• [EXCERPT TO READ]:

◆ ◆ ◆ ◆

Thursday, June 18, 2015

glMapBuffer No Longer Cool

TL;DR: when streaming uniforms, glMapBuffer is not a great idea; glBufferSubData may actually work well in some cases.

I just fixed a nasty performance bug in X-Plane, and what I found goes directly against stuff I posted here, so I figured a new post might be in order.

A long time ago I more or less wrote this:

  • When you want to stream new data into a VBO, you need to either orphan it (e.g. get a new buffer) or use the new (at the time) unsynchronized mapping primitives and manage ranges of the buffer yourself.
  • If you don't do one of these two things, you'll block your thread waiting for the GPU to be done with the data that was being used before.
  • glBufferSubData can't do any better, and is probably going to do worse.
Five years is a long time in GPU history, and those rules don't quite apply.

Everything about not blocking on the GPU with map buffer is still true - if you do a synchronized map buffer, you're going to block hard.  Never do that!

But...these days on Windows, the OpenGL driver is running in a separate thread from your app. When you issue commands, it just marshals them into a FIFO as fast as it can and returns. The idea is to keep the app rendering time and driver command buffer assembly from being sequential.

◆ ◆ ◆ ◆

• [PROVIDED DATA]:
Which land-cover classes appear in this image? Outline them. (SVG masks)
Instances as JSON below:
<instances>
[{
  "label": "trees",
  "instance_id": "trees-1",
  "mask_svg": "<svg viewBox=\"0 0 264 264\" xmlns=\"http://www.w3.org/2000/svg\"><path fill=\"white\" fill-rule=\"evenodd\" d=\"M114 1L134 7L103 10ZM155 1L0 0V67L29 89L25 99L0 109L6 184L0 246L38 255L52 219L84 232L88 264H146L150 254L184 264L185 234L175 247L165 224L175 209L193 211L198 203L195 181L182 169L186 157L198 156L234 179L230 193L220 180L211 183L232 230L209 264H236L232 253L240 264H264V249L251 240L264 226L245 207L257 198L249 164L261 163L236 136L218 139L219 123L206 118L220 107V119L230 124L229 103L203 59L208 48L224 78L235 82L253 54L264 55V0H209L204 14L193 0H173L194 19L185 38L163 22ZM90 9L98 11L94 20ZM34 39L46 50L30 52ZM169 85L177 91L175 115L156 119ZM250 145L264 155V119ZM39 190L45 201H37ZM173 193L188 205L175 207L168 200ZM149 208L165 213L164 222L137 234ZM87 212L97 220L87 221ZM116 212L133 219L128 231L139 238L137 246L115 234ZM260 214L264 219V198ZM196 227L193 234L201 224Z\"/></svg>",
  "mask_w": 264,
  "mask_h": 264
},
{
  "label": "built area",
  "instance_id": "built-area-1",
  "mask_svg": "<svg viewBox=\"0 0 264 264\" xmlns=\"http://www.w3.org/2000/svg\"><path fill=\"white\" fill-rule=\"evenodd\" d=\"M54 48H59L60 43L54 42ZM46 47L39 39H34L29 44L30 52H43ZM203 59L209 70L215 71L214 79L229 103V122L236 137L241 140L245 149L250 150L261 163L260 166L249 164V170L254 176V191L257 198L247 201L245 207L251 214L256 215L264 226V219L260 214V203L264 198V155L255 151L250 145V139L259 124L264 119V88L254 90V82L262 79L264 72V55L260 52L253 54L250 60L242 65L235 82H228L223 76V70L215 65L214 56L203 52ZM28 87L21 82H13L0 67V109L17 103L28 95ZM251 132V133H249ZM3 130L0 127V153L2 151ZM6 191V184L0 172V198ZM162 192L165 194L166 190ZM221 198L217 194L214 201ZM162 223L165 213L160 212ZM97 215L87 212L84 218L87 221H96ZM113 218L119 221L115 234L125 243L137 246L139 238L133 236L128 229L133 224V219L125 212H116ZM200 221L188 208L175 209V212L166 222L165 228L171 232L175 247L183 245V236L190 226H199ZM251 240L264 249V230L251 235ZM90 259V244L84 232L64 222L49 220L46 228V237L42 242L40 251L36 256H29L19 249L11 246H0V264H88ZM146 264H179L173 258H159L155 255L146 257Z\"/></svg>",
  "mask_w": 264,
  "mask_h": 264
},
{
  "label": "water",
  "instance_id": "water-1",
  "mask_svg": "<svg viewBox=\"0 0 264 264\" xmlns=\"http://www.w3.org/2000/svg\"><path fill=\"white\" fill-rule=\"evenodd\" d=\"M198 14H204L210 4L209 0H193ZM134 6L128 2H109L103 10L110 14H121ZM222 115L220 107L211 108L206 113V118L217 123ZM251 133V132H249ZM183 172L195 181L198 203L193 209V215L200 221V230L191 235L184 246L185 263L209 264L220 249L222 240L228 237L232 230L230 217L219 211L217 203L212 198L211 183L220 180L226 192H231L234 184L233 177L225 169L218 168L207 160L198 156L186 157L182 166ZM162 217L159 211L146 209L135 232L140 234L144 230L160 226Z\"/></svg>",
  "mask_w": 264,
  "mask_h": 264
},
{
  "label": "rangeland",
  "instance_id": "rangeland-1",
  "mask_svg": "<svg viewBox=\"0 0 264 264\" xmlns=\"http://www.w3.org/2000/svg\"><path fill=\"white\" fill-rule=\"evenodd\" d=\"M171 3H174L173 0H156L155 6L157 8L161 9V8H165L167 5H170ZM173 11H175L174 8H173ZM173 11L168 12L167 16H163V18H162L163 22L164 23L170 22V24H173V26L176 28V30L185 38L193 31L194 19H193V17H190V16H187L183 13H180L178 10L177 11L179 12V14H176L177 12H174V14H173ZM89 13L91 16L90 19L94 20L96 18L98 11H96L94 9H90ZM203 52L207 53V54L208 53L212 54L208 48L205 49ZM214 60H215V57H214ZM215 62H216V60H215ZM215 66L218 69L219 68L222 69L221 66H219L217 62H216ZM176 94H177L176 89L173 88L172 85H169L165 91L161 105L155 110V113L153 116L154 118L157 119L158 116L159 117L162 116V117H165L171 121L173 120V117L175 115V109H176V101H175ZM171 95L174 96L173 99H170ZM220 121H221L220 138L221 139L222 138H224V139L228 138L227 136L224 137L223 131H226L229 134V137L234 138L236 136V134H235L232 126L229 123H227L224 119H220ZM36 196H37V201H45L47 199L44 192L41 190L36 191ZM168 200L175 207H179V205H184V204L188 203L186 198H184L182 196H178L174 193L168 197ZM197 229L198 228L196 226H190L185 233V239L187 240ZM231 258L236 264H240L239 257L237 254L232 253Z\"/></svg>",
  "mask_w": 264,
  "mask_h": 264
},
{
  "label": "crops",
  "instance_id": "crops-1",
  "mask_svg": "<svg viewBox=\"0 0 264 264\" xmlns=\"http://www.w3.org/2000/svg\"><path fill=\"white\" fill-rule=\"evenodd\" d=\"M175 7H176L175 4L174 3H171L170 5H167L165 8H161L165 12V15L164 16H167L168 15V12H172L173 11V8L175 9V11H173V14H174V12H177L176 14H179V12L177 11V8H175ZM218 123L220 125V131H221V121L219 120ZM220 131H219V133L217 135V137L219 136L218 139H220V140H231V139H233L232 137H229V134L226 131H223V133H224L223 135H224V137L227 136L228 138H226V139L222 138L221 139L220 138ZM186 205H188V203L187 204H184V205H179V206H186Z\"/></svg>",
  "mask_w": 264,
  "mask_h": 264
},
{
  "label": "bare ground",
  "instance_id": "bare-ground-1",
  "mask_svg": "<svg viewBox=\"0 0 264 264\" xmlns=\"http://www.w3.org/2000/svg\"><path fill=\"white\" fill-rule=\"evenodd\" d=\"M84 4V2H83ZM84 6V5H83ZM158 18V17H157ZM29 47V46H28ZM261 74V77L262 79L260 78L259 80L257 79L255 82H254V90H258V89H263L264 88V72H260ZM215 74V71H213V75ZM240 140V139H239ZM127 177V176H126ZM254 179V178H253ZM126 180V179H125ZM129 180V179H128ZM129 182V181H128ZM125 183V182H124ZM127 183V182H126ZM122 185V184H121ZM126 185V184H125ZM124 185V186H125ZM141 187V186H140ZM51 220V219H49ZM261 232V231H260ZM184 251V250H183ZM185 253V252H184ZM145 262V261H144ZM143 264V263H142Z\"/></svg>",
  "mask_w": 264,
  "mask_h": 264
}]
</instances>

◆ ◆ ◆ ◆

• [WHAT IS EXPECTED]:
Carry on the post on glMapBuffer and uniform streaming, starting from the point where it stops. The entries have no connection to the post on glMapBuffer.

• [TASK OUTPUT]:
The first problem is: glMapBuffer has to return an actual buffer pointer to you! Since your thread isn't actually doing real work, this means one of two things:

  1. Blocking the app thread until the driver actually services the requests, then returning the result. This is bad. I saw some slides a while back where NVidia said that this is what happens in real life.
  2. In theory under just the right magic conditions glMapBuffer could return scratch memory for use later. It's possible under the API if a bunch of stuff goes well, but I wouldn't count on it. For streaming to AGP memory, where the whole point was to get the real VBO, this would be fail.
It should also be noted at this point that, at high frequency, glMapBuffer isn't that fast. We still push some data into the driver via client arrays (I know, right?) because when measuring unsynchronized glMapBufferRange vs just using client arrays and letting the driver memcpy, the later was never slower and in some cases much faster.*

Can glBufferSubData Do Better?

Here's what surprised me: in at least one case, glBufferSubData is actually pretty fast. How is this possible?

A naive implementation of glBufferSubData might look like this:
void glBufferSubData(GLenum target, GLintptr offset, GLsizeiptr size, const GLvoid * data)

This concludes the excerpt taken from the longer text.